### [What the task asks]
Copy the material below word for word, leaving out the pictures.
BEGIN Records for this exercise
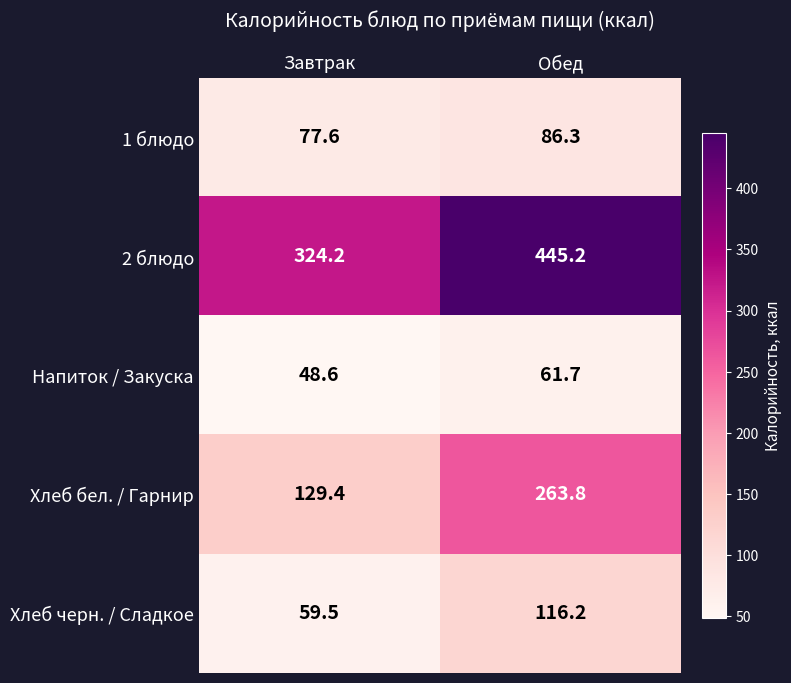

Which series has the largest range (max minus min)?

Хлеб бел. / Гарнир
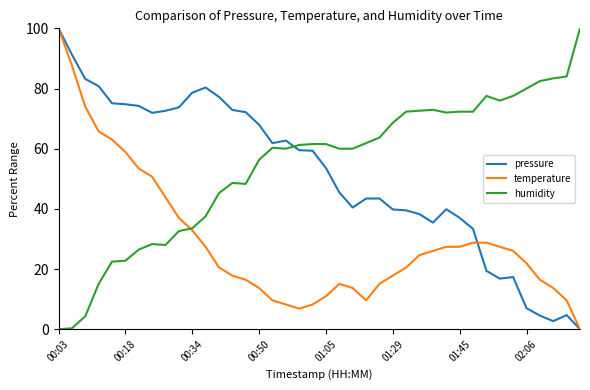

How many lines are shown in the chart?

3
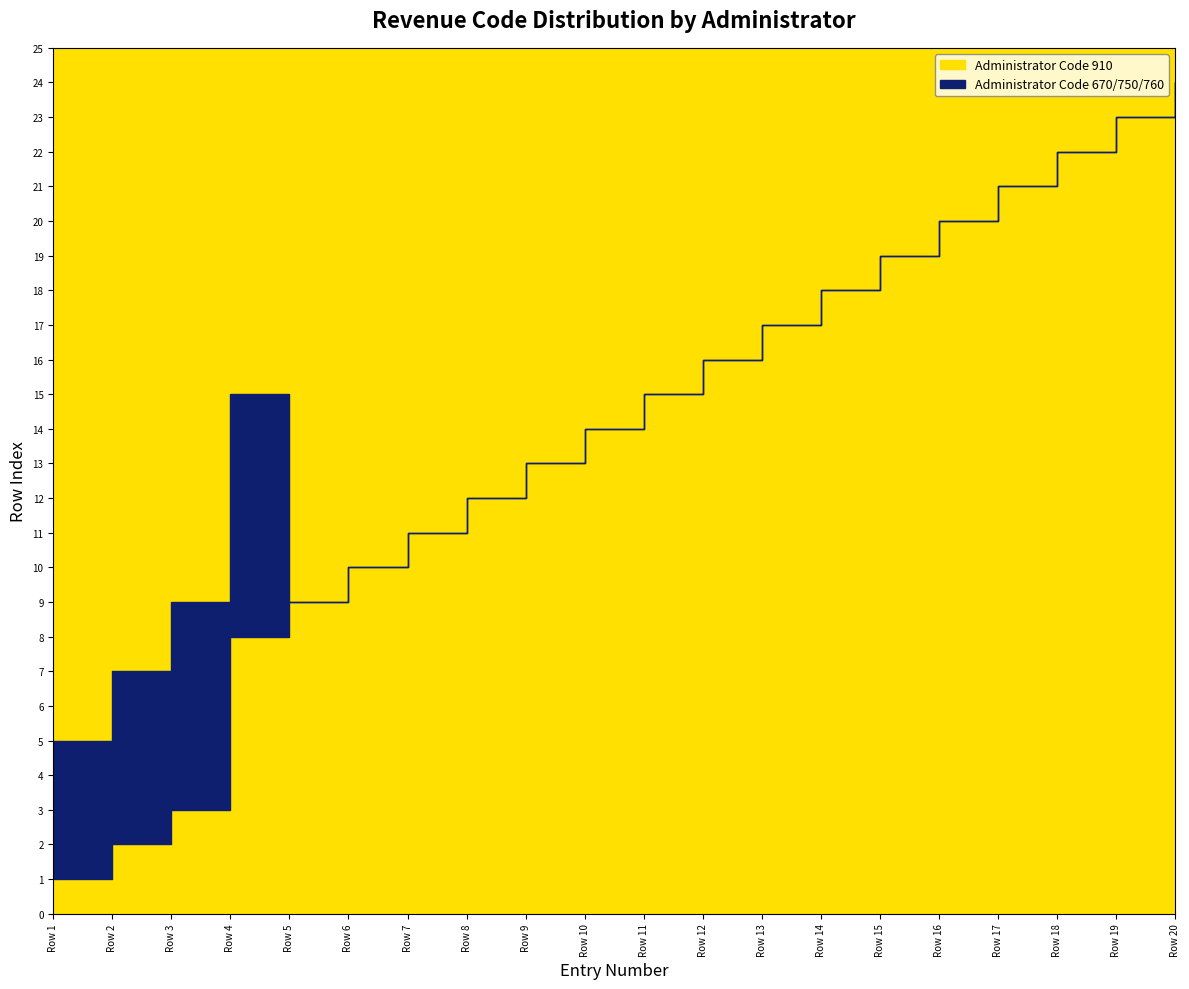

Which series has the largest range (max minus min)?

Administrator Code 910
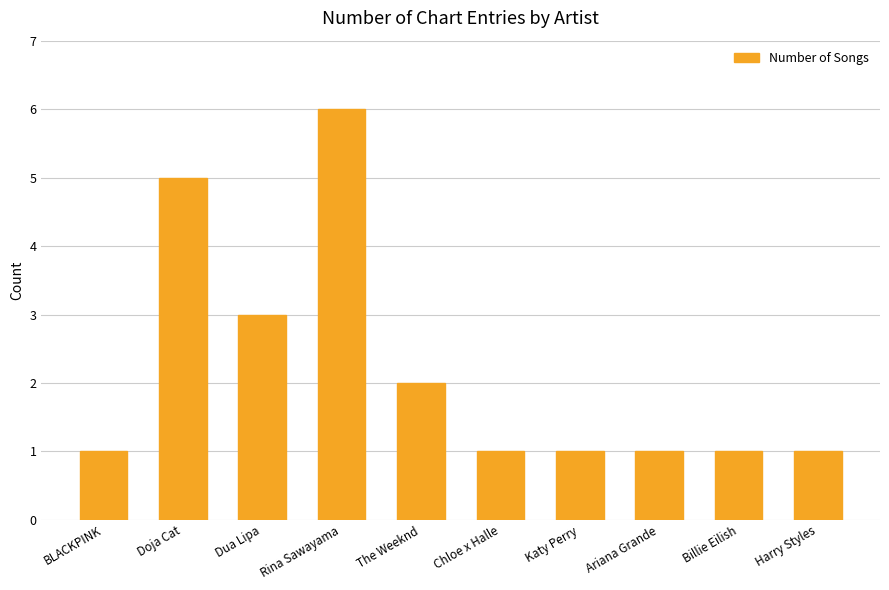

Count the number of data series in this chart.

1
END Records for this exercise
### [Written response]
Which series has the largest range (max minus min)?

Хлеб бел. / Гарнир

How many lines are shown in the chart?

3

Which series has the largest range (max minus min)?

Administrator Code 910

Count the number of data series in this chart.

1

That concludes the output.